Marianne Graff voit la vie en vert

Eglantier, molinie, houblon, chèvrefeuille, cornouiller, pervenche, saule, massette … pétasite, tilleul, lierre, ortie, genêt. Il ne s’agit pas ici d’un traité de botanique. Simplement de quelques-uns des matériaux que Marianne Graff récolte dans la nature pour ses créations.

Marianne est vannière professionnelle. Elle pratique un art ancestral où la patience est primordiale à une époque où tout doit aller très vite. « En vannerie, les artisans sont des hommes âgés ou des femmes jeunes », prévient Marianne. « Et contrairement à l’idée reçue, cette activité ne se limite pas au tressage de paniers en osier ». En pénétrant dans son atelier à Ansart, le visiteur découvre en effet avec étonnement une foison de tiges, fagots, tressages de matières premières dont l’artisane mentionne les noms latins et leur signification avec enthousiasme.
Car les végétaux et elle, c’est une belle et longue histoire. Curieuse de nature, Marianne s’intéresse dès l’enfance à la vannerie en apprenant les techniques d’un ancien du village. Tout naturellement, elle choisit des études qui la mènent à la profession d’horticultrice dans les années 1990. Le déclic pour la vannerie se passe lors d’une visite au Village des Vieux Métiers à Azannes en France. En 2014, Marianne se lance comme indépendante complémentaire avec l’UCM tout en menant parallèlement une activité de salariée en maraîchage. Puis en 2017, c’est l’envol. Elle passe au statut d’indépendante à titre principal pour vivre pleinement sa passion.
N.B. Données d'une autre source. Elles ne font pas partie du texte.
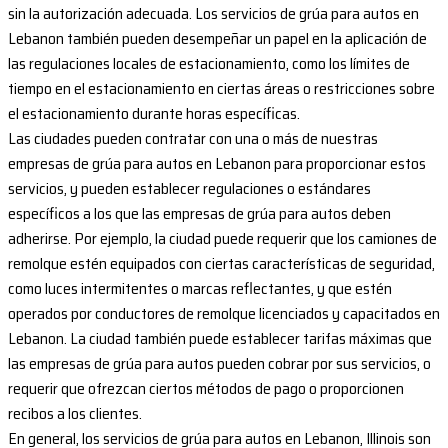
sin la autorización adecuada. Los servicios de grúa para autos en
Lebanon también pueden desempeñar un papel en la aplicación de
las regulaciones locales de estacionamiento, como los límites de
tiempo en el estacionamiento en ciertas áreas o restricciones sobre
el estacionamiento durante horas específicas.
Las ciudades pueden contratar con una o más de nuestras
empresas de grúa para autos en Lebanon para proporcionar estos
servicios, y pueden establecer regulaciones o estándares
específicos a los que las empresas de grúa para autos deben
adherirse. Por ejemplo, la ciudad puede requerir que los camiones de
remolque estén equipados con ciertas características de seguridad,
como luces intermitentes o marcas reflectantes, y que estén
operados por conductores de remolque licenciados y capacitados en
Lebanon. La ciudad también puede establecer tarifas máximas que
las empresas de grúa para autos pueden cobrar por sus servicios, o
requerir que ofrezcan ciertos métodos de pago o proporcionen
recibos a los clientes.
En general, los servicios de grúa para autos en Lebanon, Illinois son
Originaire de Tintigny, Marianne a fait de la Gaume son terrain de jeu. A commencer par le nom qu’elle a choisi pour son atelier « Lu Noyan » (« le nid » en patois gaumais). Elle organise des stages et ateliers intergénérationnels, des événements de team building, des initiations en école maternelle, des créations d’œuvres collectives ou imaginaires où tous les publics découvrent la vannerie sauvage sous ses conseils bienveillants et avisés.
Lors de la journée de la mode éthique organisée dans le cadre de la Lux Fashion Week 2017, Marianne fabrique des pièces sur bases de fibres locales, naturelles et durables. Donnant aux mannequins des allures de nymphes sorties des bocages pour l’occasion.

Marianne Graff est généreuse dans son art et collabore aussi régulièrement avec d’autres vanniers comme lors du festival « Saule en vie » à Montquintin. Ou des syndicats d’initiative comme celui de Marbehan pour le festival, « Marbehan, c’est géants » (4,5 et 6 mai prochain).

Marianne a obtenu la reconnaissance légale de l’artisan délivré par le SPF Economie et c’est une grande fierté. « Un clin d’œil à mon Papa, soudeur et habile de ses mains qui nous a quitté en ce début d’année. Il aurait été fier de savoir que je pérennisais un métier et un savoir-faire manuels ».